§ **EXTRACT TO READ**:
We talk about terrorists in the Gulf Region being radicalized through groups they attend, their Mosques, and by social media.  Let there be no doubt that this is occurring in our country.  Leading by example, the president, has mastered the radicalization of domestic terrorists who have perpetrated attacks on our own citizens.  On the people he has sworn to protect.

The Republican standard bearer knows that words matter.  He has sold products, contributed to books, and run a campaign.  To shrug and say, “Who me?” shows a willful ignorance that only compounds his complicity in every casualty.  On Monday afternoon, Sarah Huckabee-Sanders, the press secretary, simultaneously feigned shock and indignation when a reporter asked this very question.  It was as if she was admitting that the president of the United States sees himself as merely a reality TV star and not the leader of the country.  If you campaign for the president, if the president campaigns for you, or if you work for the president you bear responsibility for every riot, speeding car, and each death.  Whom you egg-on and what you say matters.

§ **GIVEN INFORMATION**:
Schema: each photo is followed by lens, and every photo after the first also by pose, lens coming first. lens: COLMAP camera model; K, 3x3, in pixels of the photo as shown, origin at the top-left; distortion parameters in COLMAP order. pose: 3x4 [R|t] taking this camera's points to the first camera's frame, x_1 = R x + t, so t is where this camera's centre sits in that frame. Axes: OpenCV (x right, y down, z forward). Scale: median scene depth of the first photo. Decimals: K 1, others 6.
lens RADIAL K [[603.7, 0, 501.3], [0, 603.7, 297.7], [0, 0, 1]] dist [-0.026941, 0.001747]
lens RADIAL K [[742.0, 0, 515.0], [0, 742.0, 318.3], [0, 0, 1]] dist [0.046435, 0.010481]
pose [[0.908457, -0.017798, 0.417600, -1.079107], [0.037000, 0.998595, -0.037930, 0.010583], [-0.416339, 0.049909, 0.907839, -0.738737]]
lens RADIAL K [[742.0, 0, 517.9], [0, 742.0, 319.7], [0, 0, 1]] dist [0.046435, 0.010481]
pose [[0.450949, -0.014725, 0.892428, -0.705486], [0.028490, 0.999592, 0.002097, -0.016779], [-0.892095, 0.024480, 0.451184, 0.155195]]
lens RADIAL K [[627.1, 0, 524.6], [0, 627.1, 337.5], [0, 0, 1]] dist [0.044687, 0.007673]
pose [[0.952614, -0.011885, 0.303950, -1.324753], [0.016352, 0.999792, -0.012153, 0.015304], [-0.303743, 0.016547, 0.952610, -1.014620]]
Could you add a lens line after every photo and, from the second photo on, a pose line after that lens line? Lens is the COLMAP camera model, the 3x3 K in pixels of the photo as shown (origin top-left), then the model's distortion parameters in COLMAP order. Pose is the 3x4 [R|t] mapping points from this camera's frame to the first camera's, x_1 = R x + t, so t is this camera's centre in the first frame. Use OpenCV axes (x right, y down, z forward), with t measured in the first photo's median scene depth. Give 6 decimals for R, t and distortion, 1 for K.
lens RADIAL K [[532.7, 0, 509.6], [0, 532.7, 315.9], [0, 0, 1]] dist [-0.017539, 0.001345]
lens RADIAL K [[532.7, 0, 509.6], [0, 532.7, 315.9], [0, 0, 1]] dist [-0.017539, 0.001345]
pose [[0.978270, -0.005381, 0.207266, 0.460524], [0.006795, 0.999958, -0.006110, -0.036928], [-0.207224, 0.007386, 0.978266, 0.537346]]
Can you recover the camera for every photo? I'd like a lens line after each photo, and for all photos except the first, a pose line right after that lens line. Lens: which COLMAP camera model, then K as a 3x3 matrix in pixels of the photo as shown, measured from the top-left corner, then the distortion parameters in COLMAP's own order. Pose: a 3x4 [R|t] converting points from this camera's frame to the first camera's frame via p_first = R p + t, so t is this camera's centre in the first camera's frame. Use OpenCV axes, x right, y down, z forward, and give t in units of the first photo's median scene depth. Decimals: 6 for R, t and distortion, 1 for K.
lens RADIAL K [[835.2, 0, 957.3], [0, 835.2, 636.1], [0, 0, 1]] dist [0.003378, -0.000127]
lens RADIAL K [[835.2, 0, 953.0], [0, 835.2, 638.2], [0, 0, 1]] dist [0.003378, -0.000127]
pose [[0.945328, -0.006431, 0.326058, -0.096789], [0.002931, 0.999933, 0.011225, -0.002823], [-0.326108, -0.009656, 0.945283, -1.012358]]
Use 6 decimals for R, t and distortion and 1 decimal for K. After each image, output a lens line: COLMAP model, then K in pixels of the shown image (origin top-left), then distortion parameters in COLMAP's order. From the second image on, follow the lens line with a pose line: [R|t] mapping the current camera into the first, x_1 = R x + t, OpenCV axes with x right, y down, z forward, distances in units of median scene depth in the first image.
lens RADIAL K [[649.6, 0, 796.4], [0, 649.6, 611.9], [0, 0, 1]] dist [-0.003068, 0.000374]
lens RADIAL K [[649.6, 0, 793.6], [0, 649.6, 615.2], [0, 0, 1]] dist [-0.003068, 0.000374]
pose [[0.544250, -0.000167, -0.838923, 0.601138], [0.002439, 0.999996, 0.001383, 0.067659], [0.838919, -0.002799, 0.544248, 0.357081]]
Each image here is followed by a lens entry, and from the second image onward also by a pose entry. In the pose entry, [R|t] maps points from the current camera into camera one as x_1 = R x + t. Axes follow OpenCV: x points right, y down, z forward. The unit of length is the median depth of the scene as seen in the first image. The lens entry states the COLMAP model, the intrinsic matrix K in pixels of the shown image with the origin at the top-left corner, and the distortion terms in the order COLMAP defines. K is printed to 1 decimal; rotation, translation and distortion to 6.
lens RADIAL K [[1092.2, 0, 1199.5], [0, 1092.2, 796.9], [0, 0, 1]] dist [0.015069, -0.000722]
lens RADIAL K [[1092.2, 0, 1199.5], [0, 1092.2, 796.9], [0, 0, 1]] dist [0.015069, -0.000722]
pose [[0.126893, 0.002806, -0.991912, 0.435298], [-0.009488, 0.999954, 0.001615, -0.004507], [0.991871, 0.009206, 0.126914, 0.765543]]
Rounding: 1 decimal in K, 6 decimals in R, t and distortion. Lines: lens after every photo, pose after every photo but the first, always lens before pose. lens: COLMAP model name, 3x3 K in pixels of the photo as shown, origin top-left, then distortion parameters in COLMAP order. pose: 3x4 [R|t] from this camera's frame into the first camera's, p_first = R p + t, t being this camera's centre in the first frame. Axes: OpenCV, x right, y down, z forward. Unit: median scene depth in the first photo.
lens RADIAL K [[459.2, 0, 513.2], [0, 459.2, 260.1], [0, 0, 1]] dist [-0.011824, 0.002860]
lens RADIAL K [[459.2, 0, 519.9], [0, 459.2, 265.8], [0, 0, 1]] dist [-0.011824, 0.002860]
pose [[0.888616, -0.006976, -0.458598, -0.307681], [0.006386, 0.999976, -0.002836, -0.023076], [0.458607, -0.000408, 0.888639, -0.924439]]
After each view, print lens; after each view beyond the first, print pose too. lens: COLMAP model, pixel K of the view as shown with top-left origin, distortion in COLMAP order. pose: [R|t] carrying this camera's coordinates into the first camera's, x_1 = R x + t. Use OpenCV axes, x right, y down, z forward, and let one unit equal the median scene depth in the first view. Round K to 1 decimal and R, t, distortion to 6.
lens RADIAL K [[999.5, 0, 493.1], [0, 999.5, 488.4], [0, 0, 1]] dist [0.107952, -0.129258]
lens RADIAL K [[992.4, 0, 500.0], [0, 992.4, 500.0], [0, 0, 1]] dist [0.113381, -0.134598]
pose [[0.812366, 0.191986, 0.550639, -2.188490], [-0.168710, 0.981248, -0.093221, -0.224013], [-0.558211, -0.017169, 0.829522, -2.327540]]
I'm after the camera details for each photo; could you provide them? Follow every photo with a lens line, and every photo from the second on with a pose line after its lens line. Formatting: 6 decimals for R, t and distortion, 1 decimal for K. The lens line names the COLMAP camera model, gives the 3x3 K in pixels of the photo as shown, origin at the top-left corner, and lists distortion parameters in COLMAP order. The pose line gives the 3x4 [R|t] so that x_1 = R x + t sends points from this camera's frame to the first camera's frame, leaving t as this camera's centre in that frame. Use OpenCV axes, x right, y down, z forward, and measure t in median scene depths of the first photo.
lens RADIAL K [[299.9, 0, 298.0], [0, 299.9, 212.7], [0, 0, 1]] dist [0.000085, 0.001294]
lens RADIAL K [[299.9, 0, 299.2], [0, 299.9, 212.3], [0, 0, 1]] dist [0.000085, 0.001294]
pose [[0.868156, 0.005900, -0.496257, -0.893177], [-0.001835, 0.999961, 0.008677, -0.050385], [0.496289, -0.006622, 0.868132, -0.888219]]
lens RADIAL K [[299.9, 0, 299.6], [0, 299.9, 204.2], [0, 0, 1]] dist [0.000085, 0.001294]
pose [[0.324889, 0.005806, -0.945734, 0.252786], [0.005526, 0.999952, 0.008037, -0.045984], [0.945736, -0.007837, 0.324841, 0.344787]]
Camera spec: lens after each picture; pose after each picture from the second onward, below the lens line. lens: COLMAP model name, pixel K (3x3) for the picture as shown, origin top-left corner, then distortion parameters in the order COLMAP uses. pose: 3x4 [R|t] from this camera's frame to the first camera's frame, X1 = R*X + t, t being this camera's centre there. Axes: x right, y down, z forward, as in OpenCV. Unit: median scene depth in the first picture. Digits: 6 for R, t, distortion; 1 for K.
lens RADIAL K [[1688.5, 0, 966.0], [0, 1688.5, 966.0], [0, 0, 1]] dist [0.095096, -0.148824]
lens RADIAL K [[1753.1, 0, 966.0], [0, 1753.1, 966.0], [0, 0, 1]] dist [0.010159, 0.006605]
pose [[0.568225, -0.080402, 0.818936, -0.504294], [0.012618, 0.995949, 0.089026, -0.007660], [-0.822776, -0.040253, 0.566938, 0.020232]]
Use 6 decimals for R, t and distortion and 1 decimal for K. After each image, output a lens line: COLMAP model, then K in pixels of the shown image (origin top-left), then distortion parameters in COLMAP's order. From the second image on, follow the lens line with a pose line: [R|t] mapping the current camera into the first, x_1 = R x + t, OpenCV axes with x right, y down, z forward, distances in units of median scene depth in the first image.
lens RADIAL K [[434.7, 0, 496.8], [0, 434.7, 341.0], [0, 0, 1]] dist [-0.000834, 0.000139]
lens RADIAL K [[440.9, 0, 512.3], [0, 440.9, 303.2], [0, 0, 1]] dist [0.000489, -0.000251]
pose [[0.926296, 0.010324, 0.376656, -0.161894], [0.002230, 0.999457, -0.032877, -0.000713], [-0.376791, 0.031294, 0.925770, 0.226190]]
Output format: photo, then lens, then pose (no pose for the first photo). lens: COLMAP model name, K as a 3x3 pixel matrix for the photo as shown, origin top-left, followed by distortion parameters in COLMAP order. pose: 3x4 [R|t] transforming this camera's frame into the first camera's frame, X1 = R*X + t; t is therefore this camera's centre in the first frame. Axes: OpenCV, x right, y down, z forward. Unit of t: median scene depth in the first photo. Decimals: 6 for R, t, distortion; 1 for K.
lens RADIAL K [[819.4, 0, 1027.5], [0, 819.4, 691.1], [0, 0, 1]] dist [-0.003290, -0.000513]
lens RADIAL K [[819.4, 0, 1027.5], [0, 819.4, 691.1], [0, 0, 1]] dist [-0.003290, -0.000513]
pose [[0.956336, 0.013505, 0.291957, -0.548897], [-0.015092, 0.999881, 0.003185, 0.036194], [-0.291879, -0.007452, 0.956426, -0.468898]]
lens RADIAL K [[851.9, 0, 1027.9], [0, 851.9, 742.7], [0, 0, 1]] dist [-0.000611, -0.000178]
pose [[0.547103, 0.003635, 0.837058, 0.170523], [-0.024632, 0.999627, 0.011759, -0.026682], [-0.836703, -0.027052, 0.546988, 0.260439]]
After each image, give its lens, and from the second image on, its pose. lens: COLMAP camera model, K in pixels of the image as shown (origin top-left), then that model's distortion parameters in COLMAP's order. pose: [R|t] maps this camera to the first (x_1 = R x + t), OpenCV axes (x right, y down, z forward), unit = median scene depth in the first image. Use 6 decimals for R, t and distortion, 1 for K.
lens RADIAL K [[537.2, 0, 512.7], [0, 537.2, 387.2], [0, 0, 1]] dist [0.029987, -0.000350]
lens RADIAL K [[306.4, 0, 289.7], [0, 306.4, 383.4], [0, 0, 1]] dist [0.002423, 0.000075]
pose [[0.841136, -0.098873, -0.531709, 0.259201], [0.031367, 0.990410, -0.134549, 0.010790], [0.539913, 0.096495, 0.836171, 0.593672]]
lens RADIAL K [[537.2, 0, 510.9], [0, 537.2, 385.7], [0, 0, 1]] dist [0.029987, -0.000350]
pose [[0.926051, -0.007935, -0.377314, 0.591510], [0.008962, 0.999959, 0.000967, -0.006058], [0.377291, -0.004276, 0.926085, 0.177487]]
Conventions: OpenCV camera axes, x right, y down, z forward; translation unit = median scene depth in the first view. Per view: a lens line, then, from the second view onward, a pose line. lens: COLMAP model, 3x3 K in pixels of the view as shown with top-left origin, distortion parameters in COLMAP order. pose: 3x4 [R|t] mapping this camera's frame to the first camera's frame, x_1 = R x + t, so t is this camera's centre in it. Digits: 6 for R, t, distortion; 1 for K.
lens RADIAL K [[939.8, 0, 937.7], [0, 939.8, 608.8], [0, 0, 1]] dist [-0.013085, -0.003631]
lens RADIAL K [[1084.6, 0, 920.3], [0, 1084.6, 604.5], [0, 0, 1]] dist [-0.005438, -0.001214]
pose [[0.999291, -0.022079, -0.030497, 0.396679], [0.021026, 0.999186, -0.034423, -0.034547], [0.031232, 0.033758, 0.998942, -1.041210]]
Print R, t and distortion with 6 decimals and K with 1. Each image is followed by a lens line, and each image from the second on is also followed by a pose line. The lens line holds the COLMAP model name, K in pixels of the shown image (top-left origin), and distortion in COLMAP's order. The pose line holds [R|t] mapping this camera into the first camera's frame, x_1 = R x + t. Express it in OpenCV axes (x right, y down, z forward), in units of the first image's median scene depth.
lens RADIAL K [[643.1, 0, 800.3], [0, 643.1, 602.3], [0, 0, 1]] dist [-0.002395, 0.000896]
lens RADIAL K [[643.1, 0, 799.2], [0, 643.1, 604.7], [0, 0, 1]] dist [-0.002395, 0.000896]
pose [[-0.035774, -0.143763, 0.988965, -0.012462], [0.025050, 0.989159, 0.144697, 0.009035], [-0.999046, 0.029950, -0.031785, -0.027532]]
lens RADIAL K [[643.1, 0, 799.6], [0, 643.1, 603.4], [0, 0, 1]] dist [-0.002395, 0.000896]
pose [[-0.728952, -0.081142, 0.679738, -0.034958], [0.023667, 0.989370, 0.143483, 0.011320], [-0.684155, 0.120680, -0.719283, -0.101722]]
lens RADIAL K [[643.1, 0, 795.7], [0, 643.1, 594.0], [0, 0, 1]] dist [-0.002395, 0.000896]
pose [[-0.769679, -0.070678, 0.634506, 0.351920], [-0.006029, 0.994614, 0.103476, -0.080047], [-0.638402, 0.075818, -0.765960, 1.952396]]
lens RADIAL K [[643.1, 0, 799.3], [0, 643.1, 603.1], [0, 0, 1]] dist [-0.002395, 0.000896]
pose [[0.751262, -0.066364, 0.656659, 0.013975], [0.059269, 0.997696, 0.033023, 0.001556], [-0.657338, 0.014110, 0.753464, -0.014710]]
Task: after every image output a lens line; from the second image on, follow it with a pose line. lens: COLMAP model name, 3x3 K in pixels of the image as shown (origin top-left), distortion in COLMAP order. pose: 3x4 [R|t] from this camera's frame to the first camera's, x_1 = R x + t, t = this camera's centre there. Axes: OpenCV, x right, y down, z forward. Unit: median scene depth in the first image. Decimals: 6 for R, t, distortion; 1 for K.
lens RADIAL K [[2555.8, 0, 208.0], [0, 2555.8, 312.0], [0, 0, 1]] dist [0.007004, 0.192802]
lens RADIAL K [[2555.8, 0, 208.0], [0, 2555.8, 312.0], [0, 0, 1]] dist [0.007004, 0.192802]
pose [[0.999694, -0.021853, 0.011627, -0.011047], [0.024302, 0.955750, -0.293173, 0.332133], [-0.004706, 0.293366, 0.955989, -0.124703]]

§ **WHAT IS BEING ASKED**: Pick up the commentary on the president's words and domestic radicalization after its last sentence. The lines play no role here.

§ **YOUR RESPONSE**:
Time and again, the president reads in a monotone from the prompter like a petulant child made to recite his homework.  He then returns, nearly with a wink and a nod, to shouting an incessant string of inflammatory lies.  This past weekend he justified attending a campaign rally by saying the stock exchange opened on September 12th, 2001, the morning after the 9-11 attacks.  This could not be further from the truth.  The New York Stock Exchange did not open until September 17th.  It could not have.  There was no data service, no telephone service; lower Manhattan had been evacuated, and there was a smoldering pile a few blocks away where several thousand people, including acquaintances of mine, had died the previous morning.

The extraordinary rise of hate speech in this country including white nationalism, anti LGBTQ, anti-Muslim, and antisemitism is backed up with data.  The Federal Bureau of Investigation, the General Accounting Office, Southern Poverty Law Center, and the CATO Institute are among those indicating a rise in domestic, biased attacks.

Those appalled by hate, domestic terrorist ideology, and the all too frequent violent result must consider the appropriate punishments to be meted out upon the convicted actors.  We want to believe that those convicted of serious crimes can be rehabilitated.  Indeed, our Constitution, for lack of a better description, goes out of its way to protect even those who seek its destruction.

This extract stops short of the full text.